One reason nouveau traditional genres like roots rock or twang arise is to offer new expressive tropes when the old ones wear out. Rock and pop have their own limited conventions — as do country music and other traditional genres like bluegrass-but when people with an urban, pop sensibility adopt the conventions of country music to express themselves, the result is often revitalizing on both sides. Take for example the New York alt-twang band Clem Snide’s Your Favorite Music, which blends the timeworn, depressive homilies of melancholy pop with the timeless, mournful strains of traditional upright bass and fiddle. Whereas the country singer might use the same backdrop to warble on about his pickup, his hound dog, and his cheating woman, Clem Snide’s compositions frame a heartbreak littered with references to Dairy Queen, tanning salons, and flickering television screens. The music offers a way out of pop’s necessary (and, Radiohead apologists aside, futile) anxiety to reinvent itself. And, it does it without sacrificing themes that might be relevant to oneself (if you are a young, urban person and not a creased old rancher) or, more cynically, to one’s demographic.

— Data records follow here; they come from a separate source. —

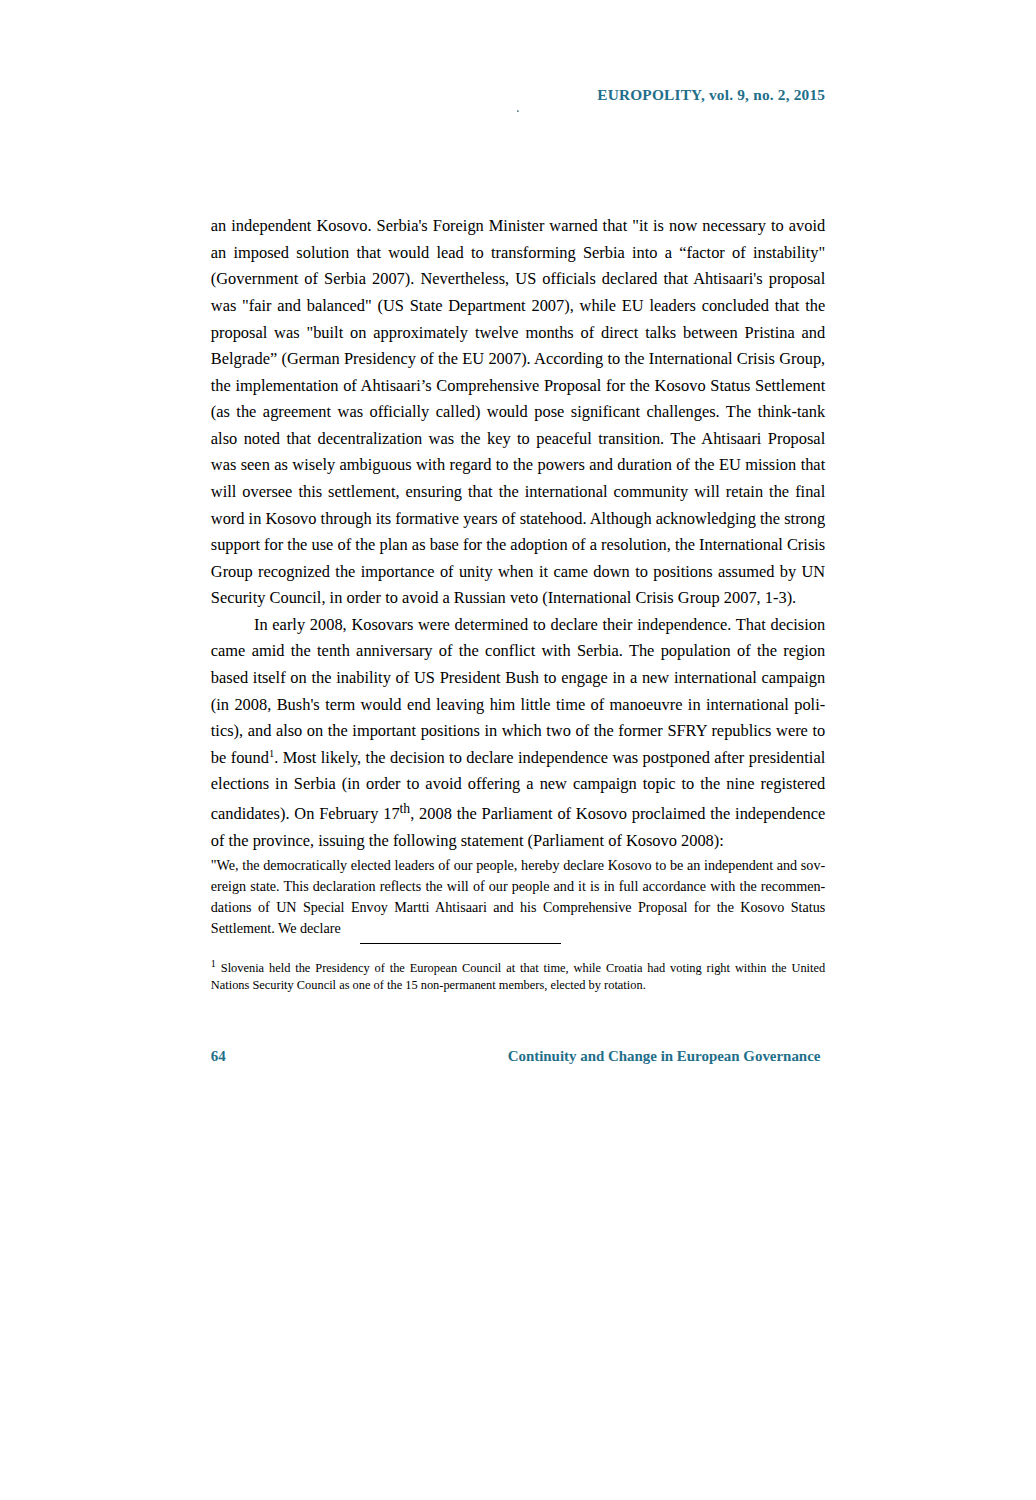EUROPOLITY, vol. 9, no. 2, 2015
an independent Kosovo. Serbia's Foreign Minister warned that "it is now necessary to avoid an imposed solution that would lead to transforming Serbia into a “factor of instability" (Government of Serbia 2007). Nevertheless, US officials declared that Ahtisaari's proposal was "fair and balanced" (US State Department 2007), while EU leaders concluded that the proposal was "built on approximately twelve months of direct talks between Pristina and Belgrade” (German Presidency of the EU 2007). According to the International Crisis Group, the implementation of Ahtisaari’s Comprehensive Proposal for the Kosovo Status Settlement (as the agreement was officially called) would pose significant challenges. The think-tank also noted that decentralization was the key to peaceful transition. The Ahtisaari Proposal was seen as wisely ambiguous with regard to the powers and duration of the EU mission that will oversee this settlement, ensuring that the international community will retain the final word in Kosovo through its formative years of statehood. Although acknowledging the strong support for the use of the plan as base for the adoption of a resolution, the International Crisis Group recognized the importance of unity when it came down to positions assumed by UN Security Council, in order to avoid a Russian veto (International Crisis Group 2007, 1-3).
In early 2008, Kosovars were determined to declare their independence. That decision came amid the tenth anniversary of the conflict with Serbia. The population of the region based itself on the inability of US President Bush to engage in a new international campaign (in 2008, Bush's term would end leaving him little time of manoeuvre in international politics), and also on the important positions in which two of the former SFRY republics were to be found1. Most likely, the decision to declare independence was postponed after presidential elections in Serbia (in order to avoid offering a new campaign topic to the nine registered candidates). On February 17th, 2008 the Parliament of Kosovo proclaimed the independence of the province, issuing the following statement (Parliament of Kosovo 2008):
"We, the democratically elected leaders of our people, hereby declare Kosovo to be an independent and sovereign state. This declaration reflects the will of our people and it is in full accordance with the recommendations of UN Special Envoy Martti Ahtisaari and his Comprehensive Proposal for the Kosovo Status Settlement. We declare
1 Slovenia held the Presidency of the European Council at that time, while Croatia had voting right within the United Nations Security Council as one of the 15 non-permanent members, elected by rotation.
64 Continuity and Change in European Governance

Before this starts to sound like one of the more overwritten chapters of a Greil Marcus book, I’ll get to the point: these genres risk failure for the same reasons that they offer a chance at redefinition. In other words, simply jumping onto the twang bandwagon as it jangles past does not an innovative or expressive record make. And it may be all too easy to let the formal characteristics of each genre in the mix substitute for thoughtfulness and depth in composition. Lucky 57, whose members are all veterans of the Boston indie rock scene, seem to have suffered this pitfall with their first release, Lovely Melancholy.

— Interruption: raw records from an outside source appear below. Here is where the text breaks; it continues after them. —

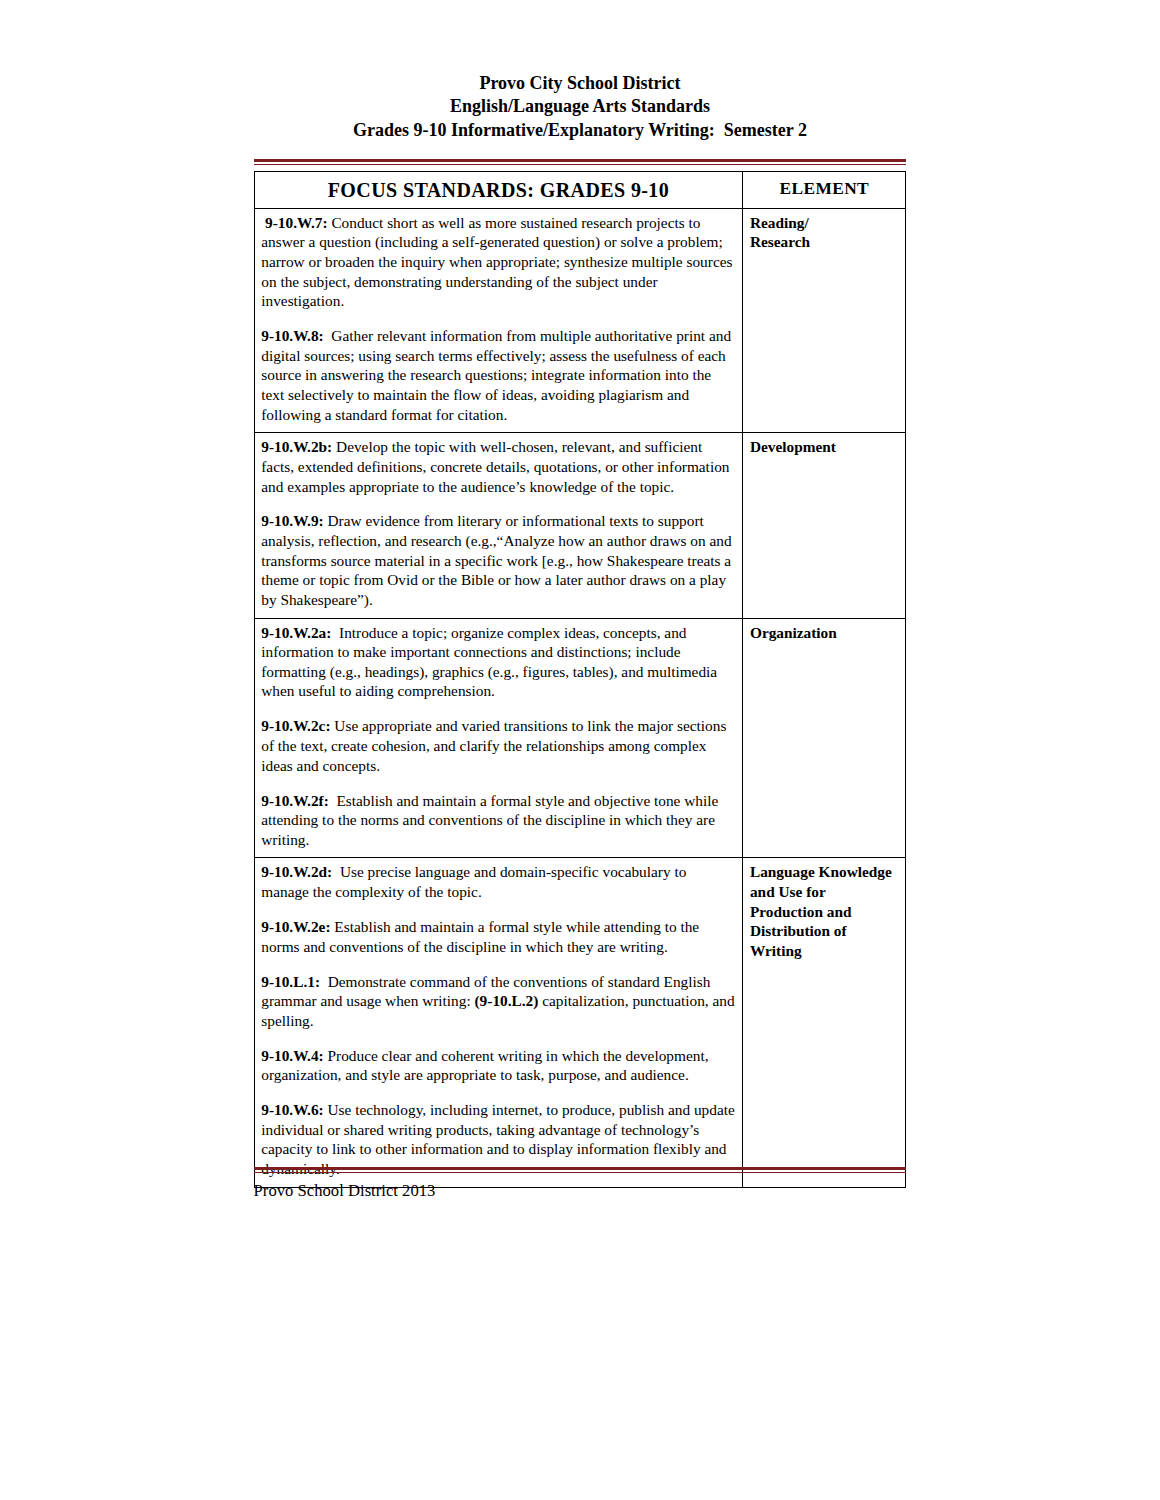Provo City School District
English/Language Arts Standards
Grades 9-10 Informative/Explanatory Writing: Semester 2
| FOCUS STANDARDS: GRADES 9-10 | ELEMENT |
| --- | --- |
| 9-10.W.7: Conduct short as well as more sustained research projects to answer a question (including a self-generated question) or solve a problem; narrow or broaden the inquiry when appropriate; synthesize multiple sources on the subject, demonstrating understanding of the subject under investigation. 9-10.W.8: Gather relevant information from multiple authoritative print and digital sources; using search terms effectively; assess the usefulness of each source in answering the research questions; integrate information into the text selectively to maintain the flow of ideas, avoiding plagiarism and following a standard format for citation. | Reading/ Research |
| 9-10.W.2b: Develop the topic with well-chosen, relevant, and sufficient facts, extended definitions, concrete details, quotations, or other information and examples appropriate to the audience’s knowledge of the topic. 9-10.W.9: Draw evidence from literary or informational texts to support analysis, reflection, and research (e.g.,“Analyze how an author draws on and transforms source material in a specific work [e.g., how Shakespeare treats a theme or topic from Ovid or the Bible or how a later author draws on a play by Shakespeare”). | Development |
| 9-10.W.2a: Introduce a topic; organize complex ideas, concepts, and information to make important connections and distinctions; include formatting (e.g., headings), graphics (e.g., figures, tables), and multimedia when useful to aiding comprehension. 9-10.W.2c: Use appropriate and varied transitions to link the major sections of the text, create cohesion, and clarify the relationships among complex ideas and concepts. 9-10.W.2f: Establish and maintain a formal style and objective tone while attending to the norms and conventions of the discipline in which they are writing. | Organization |
| 9-10.W.2d: Use precise language and domain-specific vocabulary to manage the complexity of the topic. 9-10.W.2e: Establish and maintain a formal style while attending to the norms and conventions of the discipline in which they are writing. 9-10.L.1: Demonstrate command of the conventions of standard English grammar and usage when writing: (9-10.L.2) capitalization, punctuation, and spelling. 9-10.W.4: Produce clear and coherent writing in which the development, organization, and style are appropriate to task, purpose, and audience. 9-10.W.6: Use technology, including internet, to produce, publish and update individual or shared writing products, taking advantage of technology’s capacity to link to other information and to display information flexibly and dynamically. | Language Knowledge and Use for Production and Distribution of Writing |
Provo School District 2013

Which isn’t to say there’s no potential here. In particular, Kip McCloud’s voice has a low, velvety texture that has earned her comparisons to Chrissie Hynde. She hasn’t got Hynde’s attitude or intelligence (and how many of us do?), but with a little more imaginative songwriting, she might at least get in the ballpark. Sue Metro’s lap steel is tasteful without missing any opportunities to up the mournful factor, and Rustle Chud’s guitar is tight and light-fingered enough to make me believe all of the old fashioned licks he keeps serving up, even if they’re a little stale.
Yet there’s still something missing, something that keeps this album from being either lovely or melancholy. Lyrically, the emotions expressed seem to vary between shallowly self-affirming kiss-off numbers (“Done” and “All the Places (You Hide Out)”) and vague blues (“Lee’s World”, “Never Quite Good Enough Blues”). Nowhere do I find the kind of obsessed, haunted quality hinted at in the album’s title — the kind of sadness that perversely fascinates and soothes us.
Musically, Lucky 57 seems to be at its best when it attempts a sort of Eighties-style rock rough and ready approach, as on “All the Places (You Hide Out)” and “Chance Meeting”. In twangland, however, these guys just don’t seem familiar enough with the genre to really explore it. Perhaps in a few albums (keep listening to that Gram Parsons!) they’ll be comfortable enough to get outside the standard riffs and rhythms and into a place where who they are and how they play come together in a fresh way.